In several analyses, both the healthcare payer and societal perspectives were used,[33–40] whereas other studies were conducted from either a societal[41,42] or a healthcare payer
perspective.[43] EPZ 6438 Two studies adopted a ‘limited societal’ perspective, which excluded indirect costs but included out-of-pocket medical expenses along with other direct medical costs.[44,45] Some studies focused only on RIX4414,[36,37,42–44] while others also included indirect comparisons with the pentavalent rotavirus vaccine[34,35,38,39,41,45] or, in some cases, the universal rotavirus vaccination program being evaluated allowed for the use of either RIX4414 or the pentavalent rotavirus vaccine.[33,40,45] A wide range of results was reported across the cost-effectiveness analyses, which appears to be related, at least in part, to the substantial heterogeneity among the models used in the studies. The analyses typically showed that the cost of a universal rotavirus vaccination program was partly offset by reductions in RVGE-related healthcare resource use and that the program was associated with quality-adjusted life-year (QALY) gains. However, the universal rotavirus vaccination program was deemed to be cost effective from the perspective of the healthcare payer only in some studies,[36,37,42,43] but not in others,[33–35,38–40,43]

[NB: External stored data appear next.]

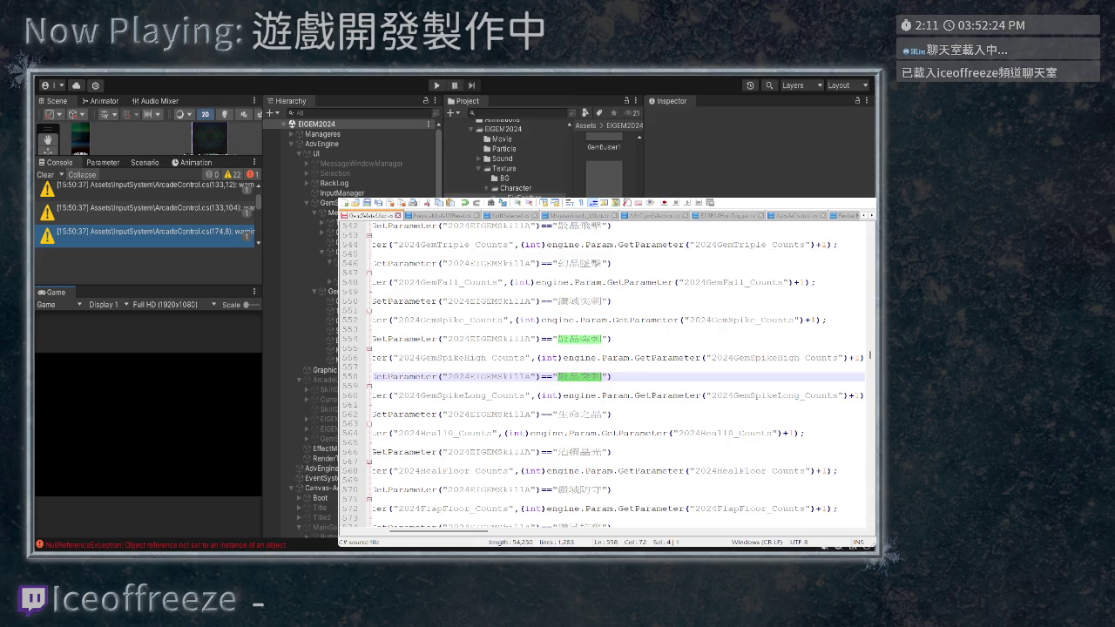
pyautogui.write('晶柱突刺')
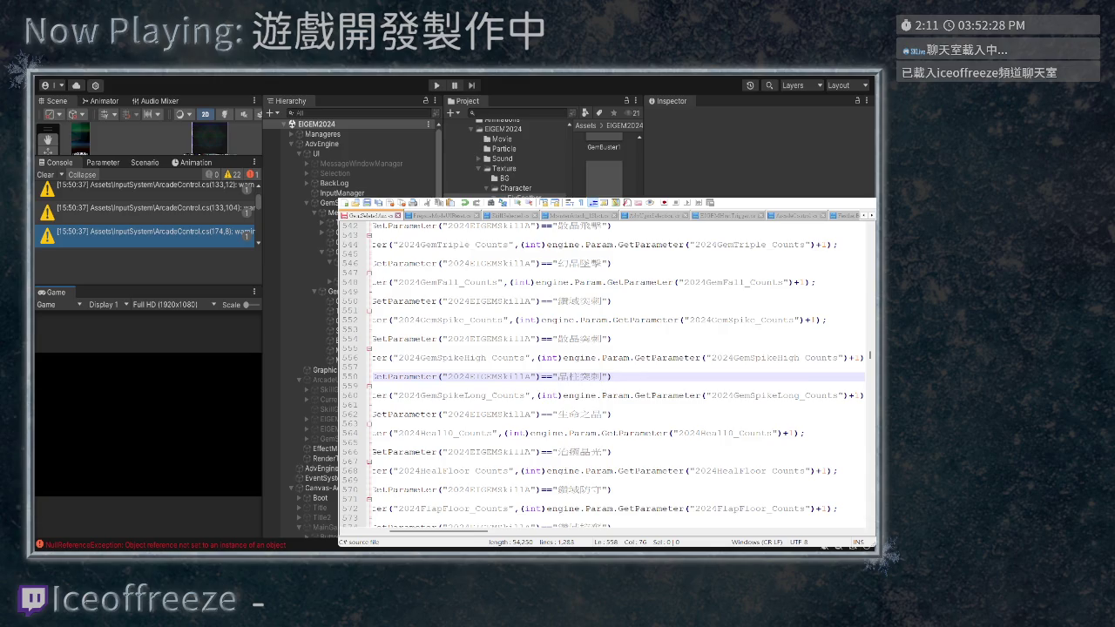
# Replace 長晶 with 晶柱 in the next GemSpikeHigh skill name on line 791
pyautogui.press('F3')
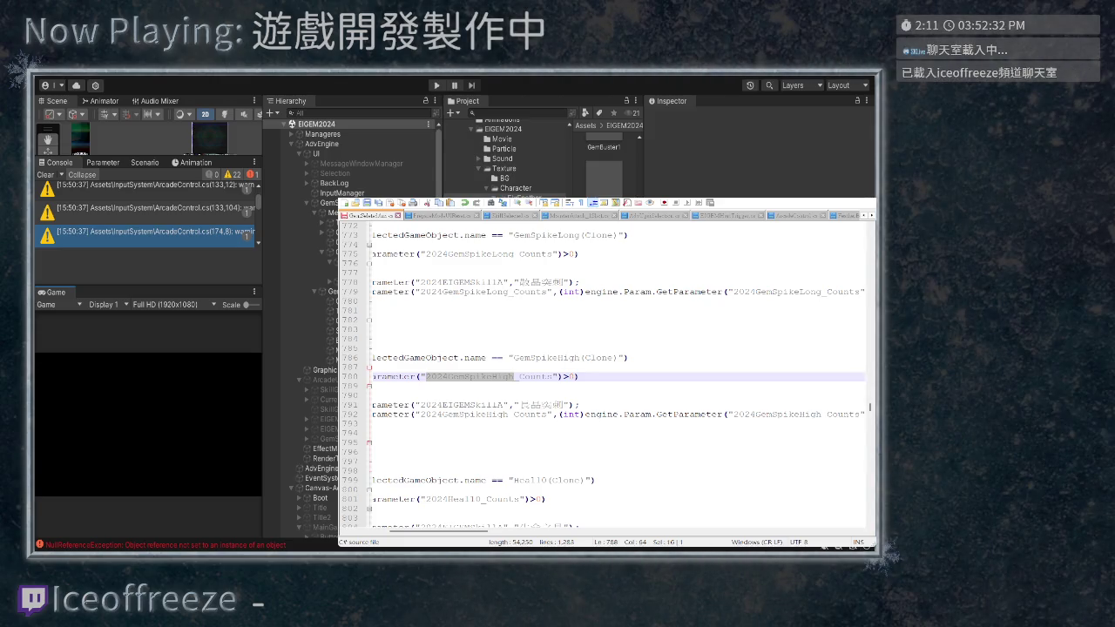
pyautogui.moveTo(542, 405); pyautogui.dragTo(520, 406)
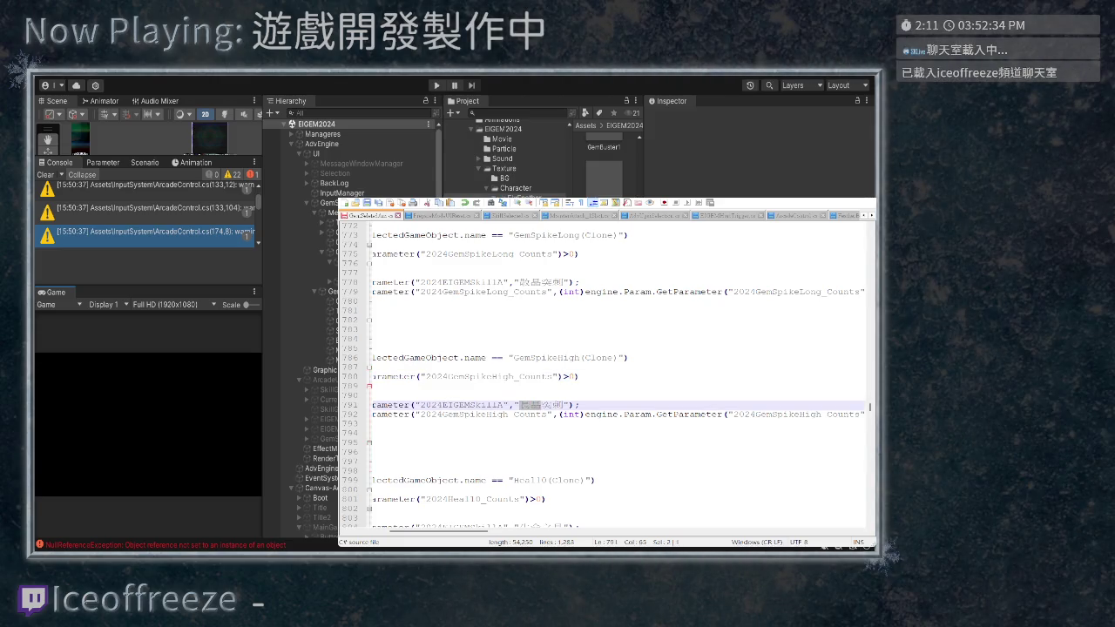
pyautogui.write('晶柱')
pyautogui.press('Up')
pyautogui.press('Up')
pyautogui.moveTo(556, 415); pyautogui.dragTo(642, 415)
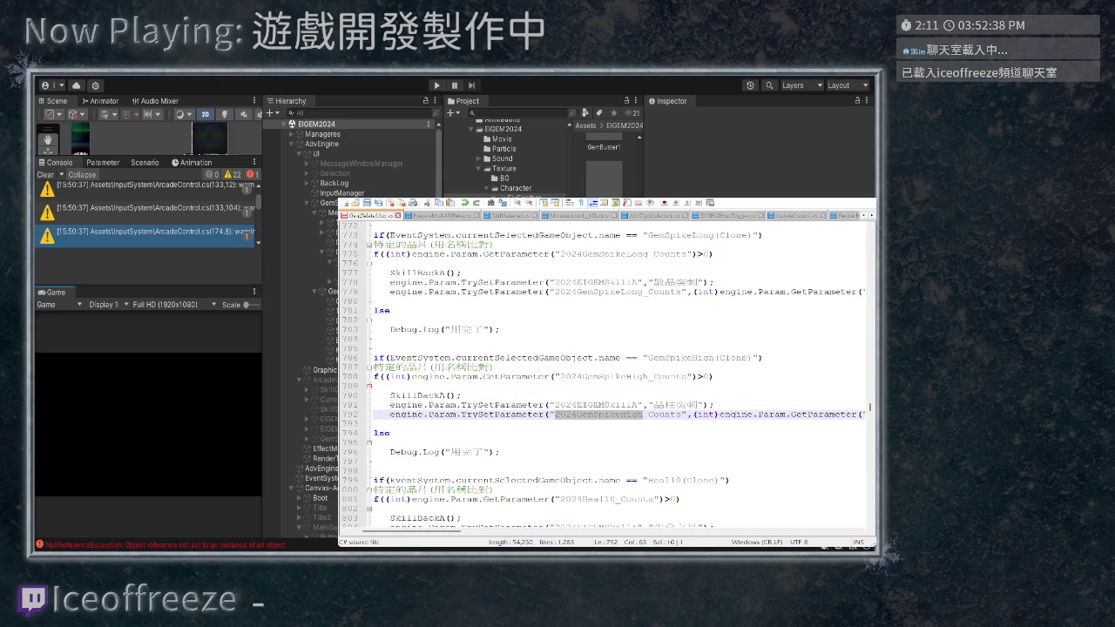
pyautogui.press('ctrl+F3')
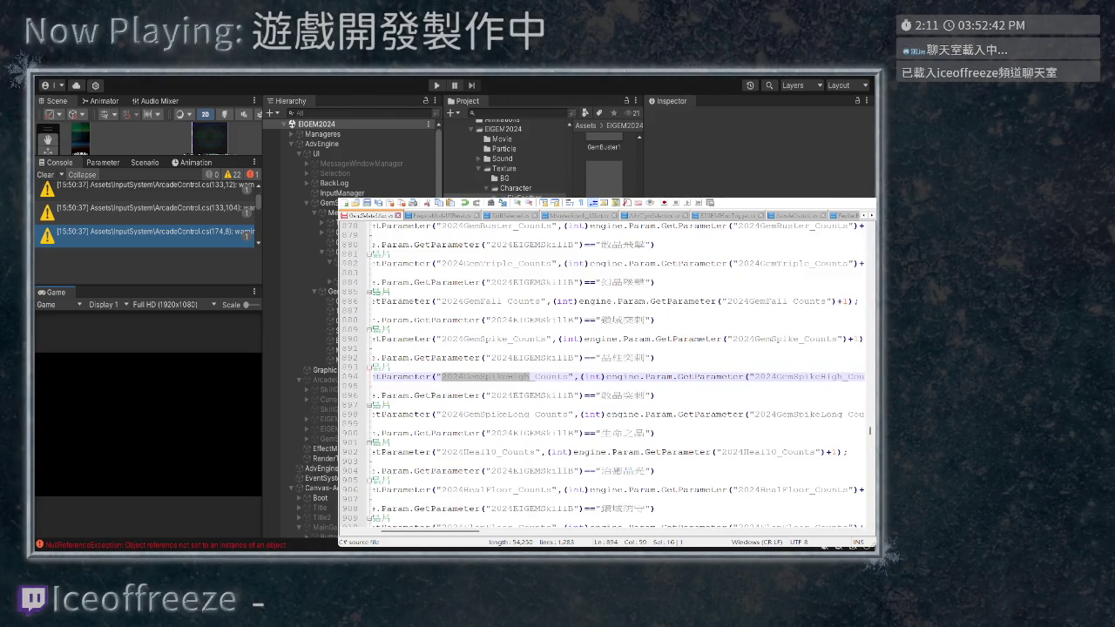
# Set the GemSpikeHigh skill B name on line 996 to 晶柱突刺
pyautogui.hscroll(-5, 630, 375)
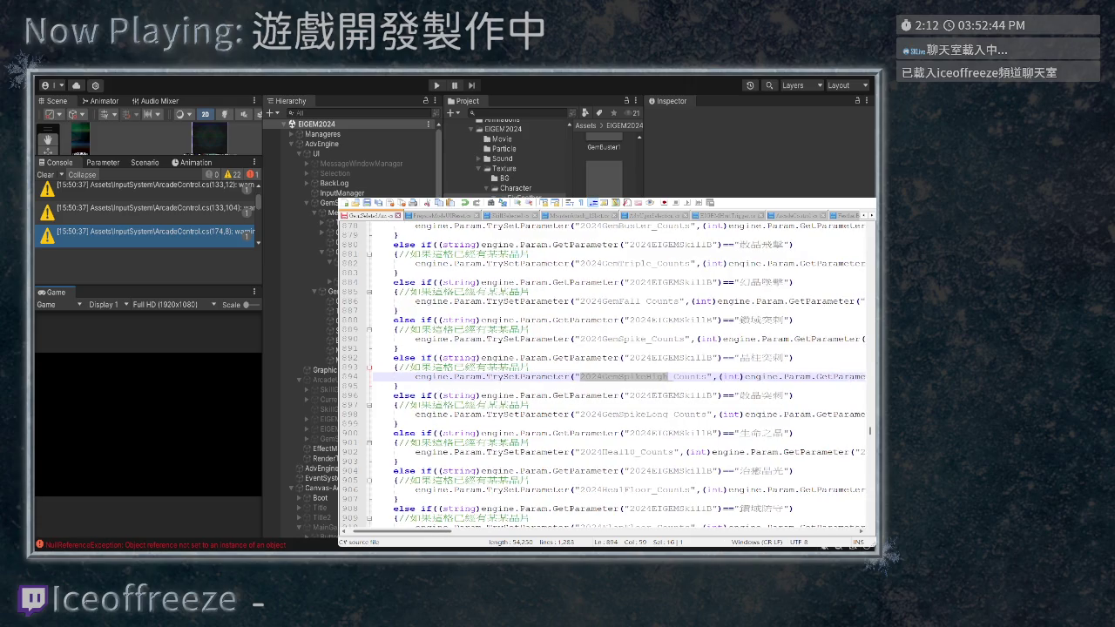
pyautogui.hscroll(-2, 628, 376)
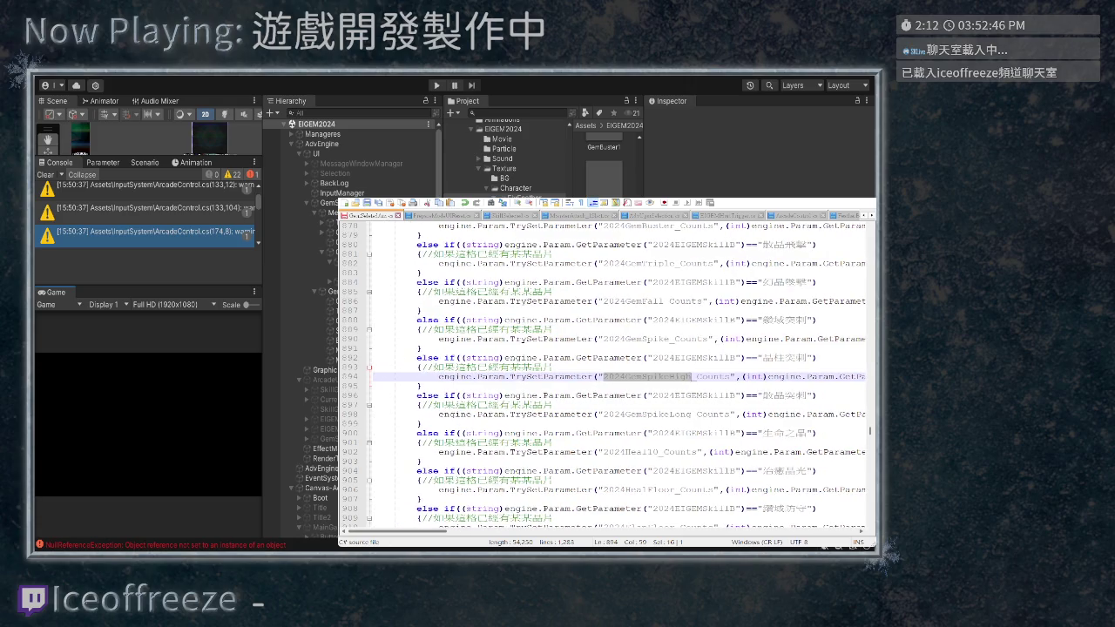
pyautogui.press('F3')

when applying commonly reported cost-effectiveness thresholds, such as €20 000–50
000, $US50 GDC-0973 supplier 000, or £20 000–30 000 per QALY gained.[46–49] A consistent finding across studies that were conducted from both a healthcare payer and a societal (or ‘limited societal’) perspective was that incremental cost-effectiveness ratios (ICERs) were more favorable from a societal perspective,[33–40,43] as might be expected because additional costs associated with RVGE (e.g. out-of-pocket medical expenses and/or lost productivity of parents of children who develop RVGE) were included. Another consistent finding of the studies was that, compared with no universal vaccination program, ICER values for a two-dose oral series Phospholipase D1 of rotavirus vaccine RIX4414 were more favorable than those for a three-dose oral series of pentavalent rotavirus vaccine when cost effectiveness of the two vaccines was evaluated separately in the same study.[34,35,38,39,41,45] However, modelled analyses directly comparing the two vaccines would require head-to-head clinical trial data, which are currently lacking. In addition, there are inherent uncertainties in comparing ICER values of the available rotavirus vaccines because of the tender process that would be used to establish the vaccine price in a universal program. Although results of the cost-effectiveness analyses were sensitive to a number of parameters, which often varied between studies, there were also some common findings in the sensitivity analyses.